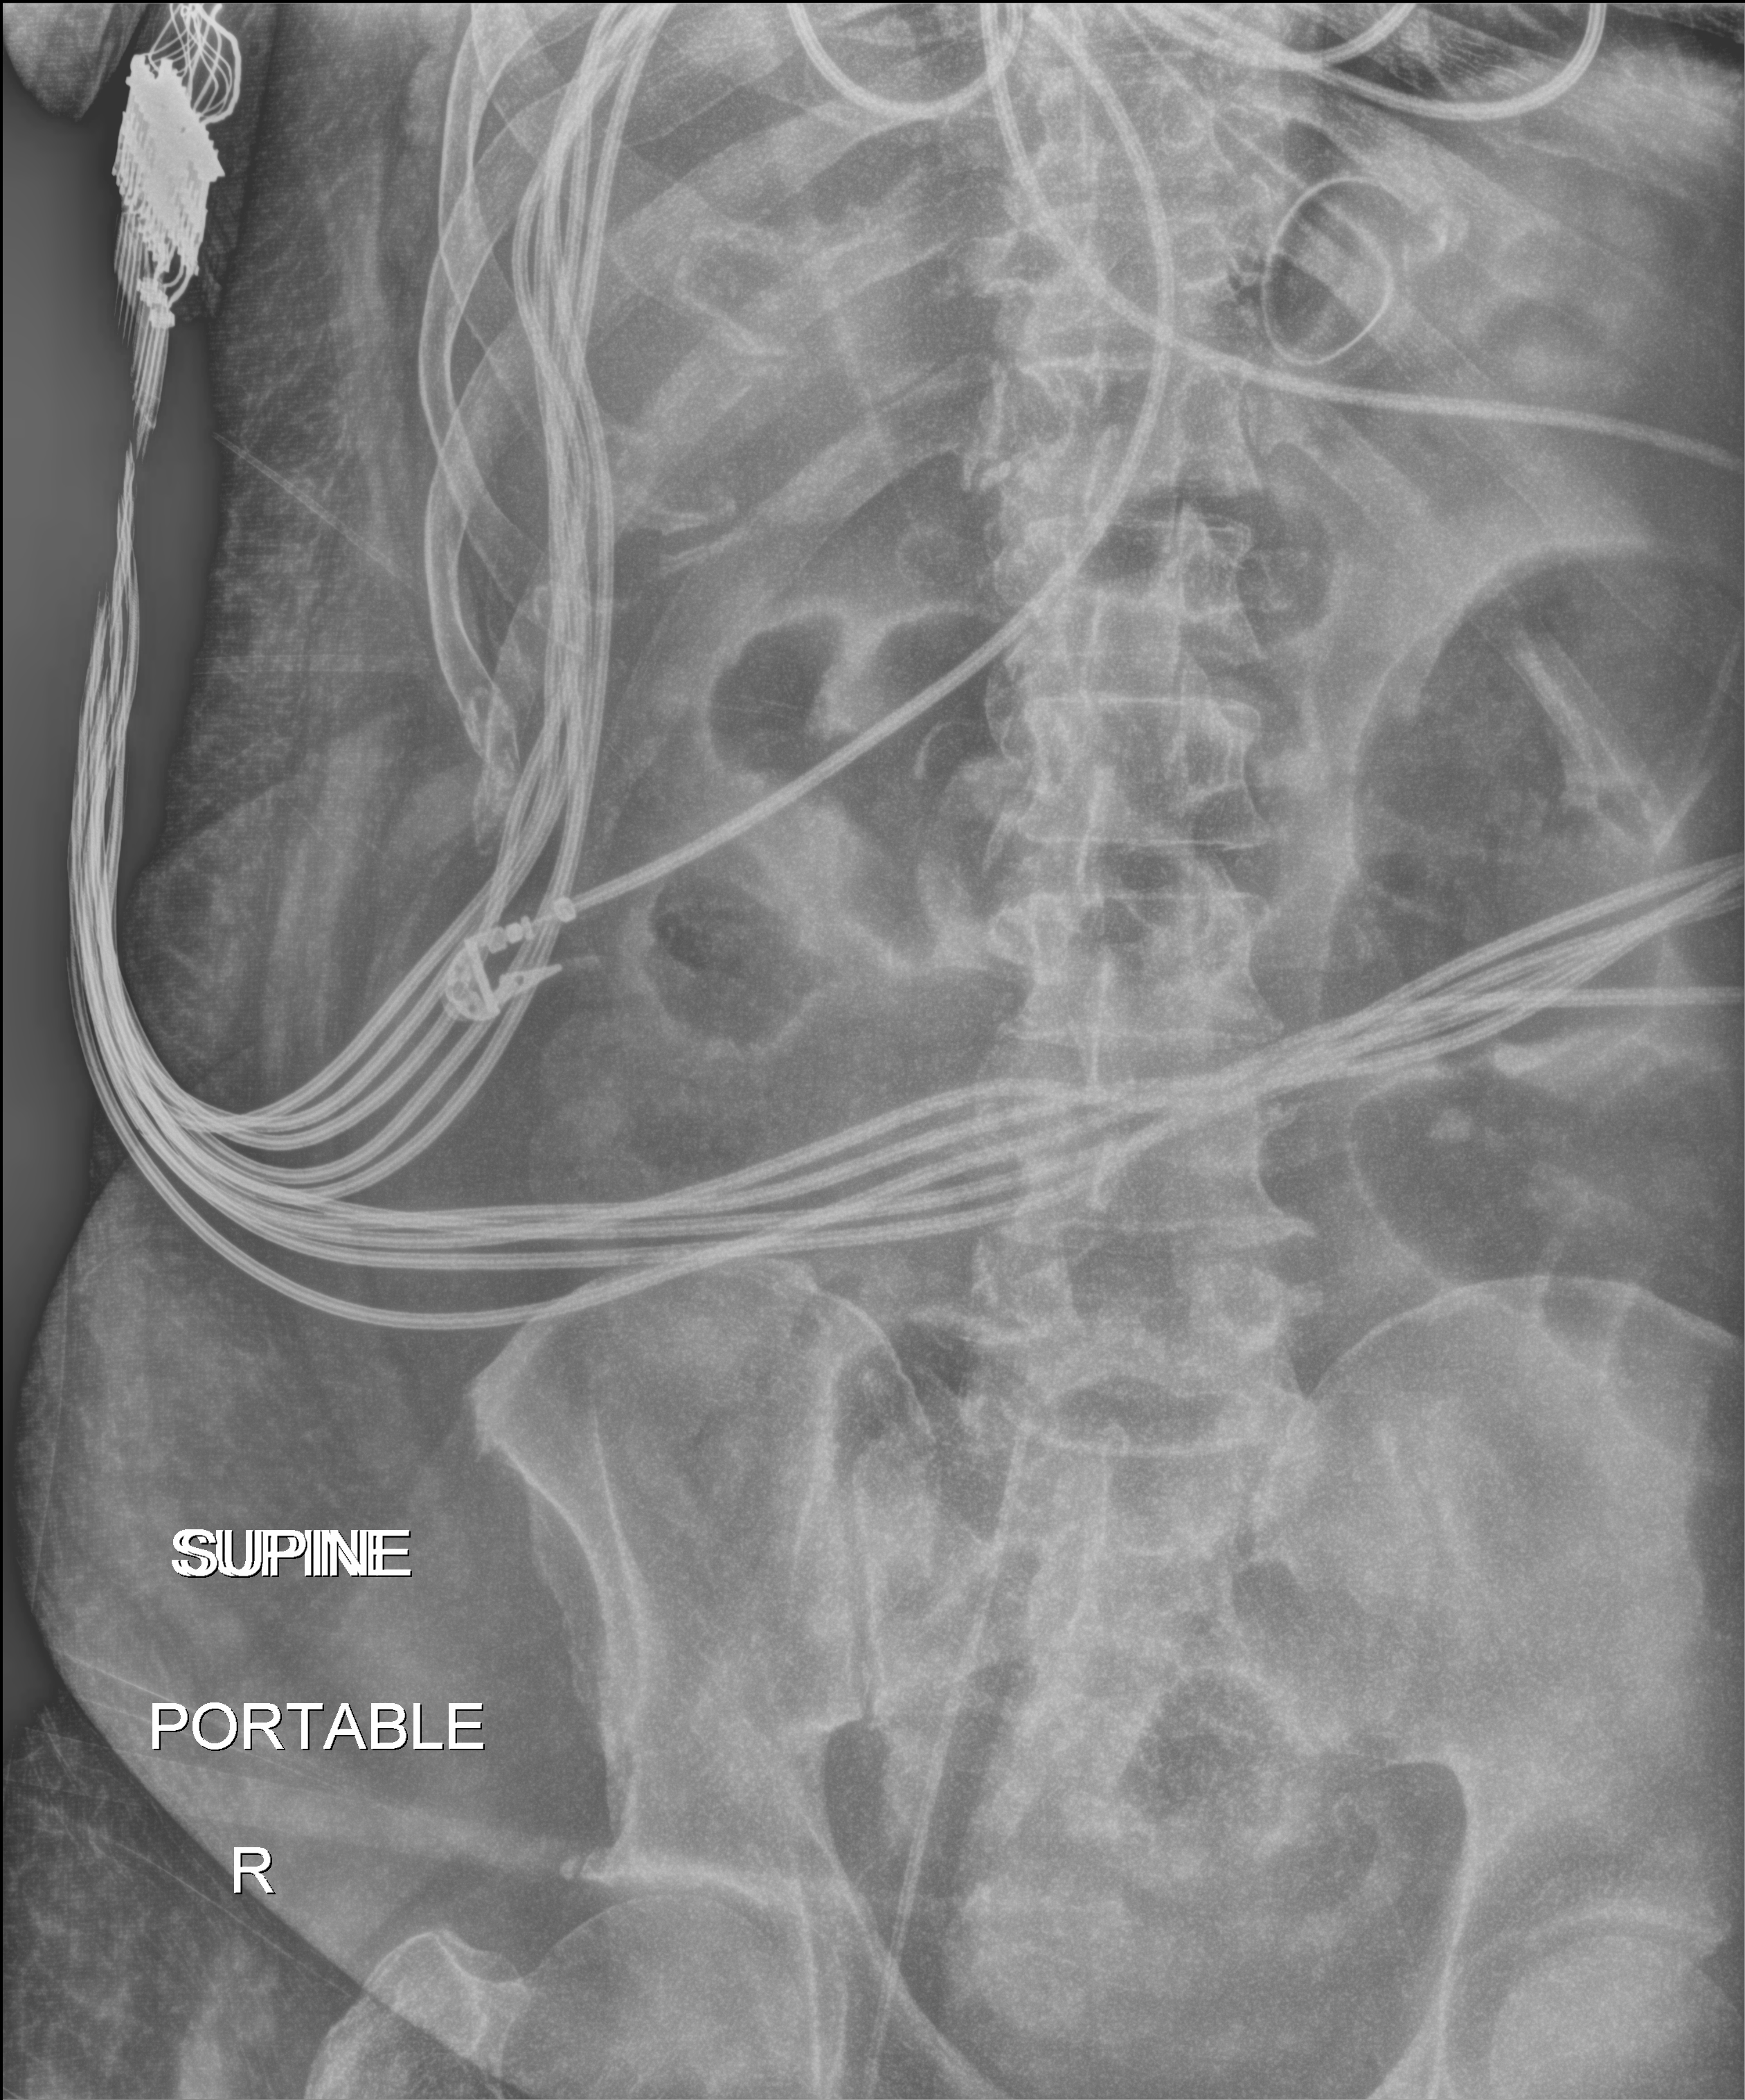
Bedside abdomen radiograph (digital radiography), anteroposterior (AP) projection. Patient hospitalised with COVID-19, aged 18–59 years.
Admission-level facts for this patient (not findings on this image; timing relative to this image not recorded):
- other chronic lung disease (admission record): no
- COPD (admission record): no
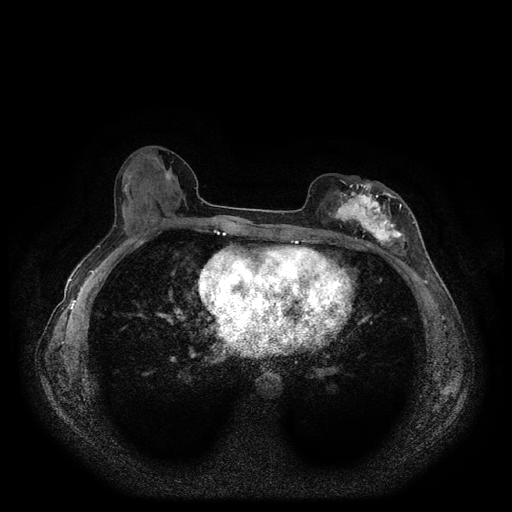
Breast MRI (dynamic contrast-enhanced, multi-phase), one axial slice. Position 50 of 116 along the scan axis. Dynamic contrast-enhanced series, time point 2 of 5 at this slice position (early post-contrast). 1.5 T. TE 2.6 ms, TR 5.3 ms. 512 × 512 image matrix, field of view 350 × 350 mm. Patient: female, 51 years.
Structures marked on this image (semi-automatically segmented with operator editing):
- breast lesion (labelled 'tumour' in the annotation; benign lesions carry a separate 'benign' label): bounding box <325,179,408,251> (left, top, right, bottom; pixels)
- breast lesion (labelled benign in the annotation): <161,167,176,183>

━━━━━━

**Activity**
Report, from the entries above, each line where "labelled" is found.

**Answer to this task**
- breast lesion (labelled 'tumour' in the annotation; benign lesions carry a separate 'benign' label): bounding box <325,179,408,251> (left, top, right, bottom; pixels)
- breast lesion (labelled benign in the annotation): <161,167,176,183>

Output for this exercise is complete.